#### STORED DATA

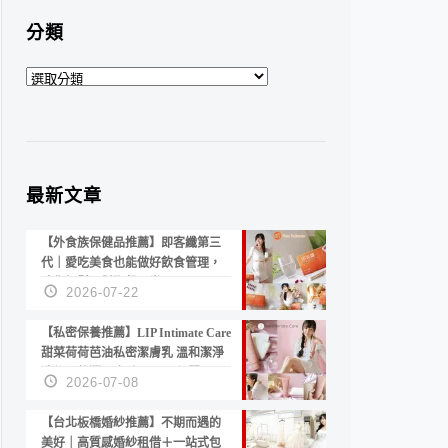
分類
分
類
最新文章
【外食族保健品推薦】即客纖第三
代｜愛吃美食也能做好飲食管理，
陪你輕鬆面對聚餐日常！
2026-07-22
【私密保養推薦】LIP Intimate Care
甜菜荷荷芭油私密潔膚乳 溫和潔淨
洗後不乾澀 不起泡反而更舒服！
2026-07-08
【台北板橋婚紗推薦】不期而遇的
美好｜高質感婚紗租借＋一站式包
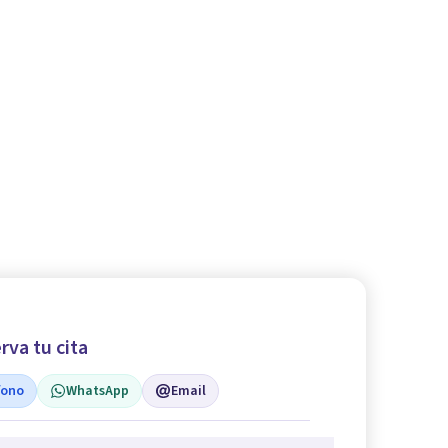
rva tu cita
fono
WhatsApp
Email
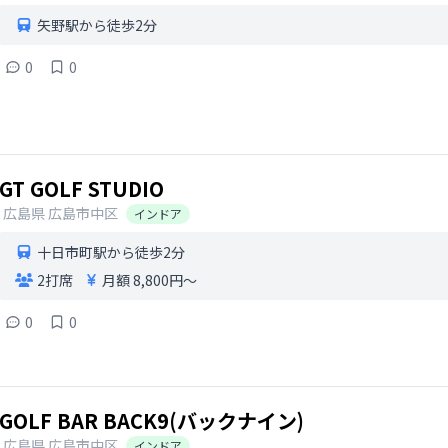
矢野駅から徒歩2分
0
0
GT GOLF STUDIO
広島県
広島市中区
インドア
十日市町駅から徒歩2分
2打席
月額 8,800円〜
0
0
GOLF BAR BACK9(バックナイン)
広島県
広島市中区
インドア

########

- **TASK STATEMENT**
Retype every line of text from the listing above, character for character, and leave the pictures out of your answer.

- **ANSWER TO THIS TASK**
分類
分
類
最新文章
【外食族保健品推薦】即客纖第三
代｜愛吃美食也能做好飲食管理，
陪你輕鬆面對聚餐日常！
2026-07-22
【私密保養推薦】LIP Intimate Care
甜菜荷荷芭油私密潔膚乳 溫和潔淨
洗後不乾澀 不起泡反而更舒服！
2026-07-08
【台北板橋婚紗推薦】不期而遇的
美好｜高質感婚紗租借＋一站式包
rva tu cita
fono
WhatsApp
Email
矢野駅から徒歩2分
0
0
GT GOLF STUDIO
広島県
広島市中区
インドア
十日市町駅から徒歩2分
2打席
月額 8,800円〜
0
0
GOLF BAR BACK9(バックナイン)
広島県
広島市中区
インドア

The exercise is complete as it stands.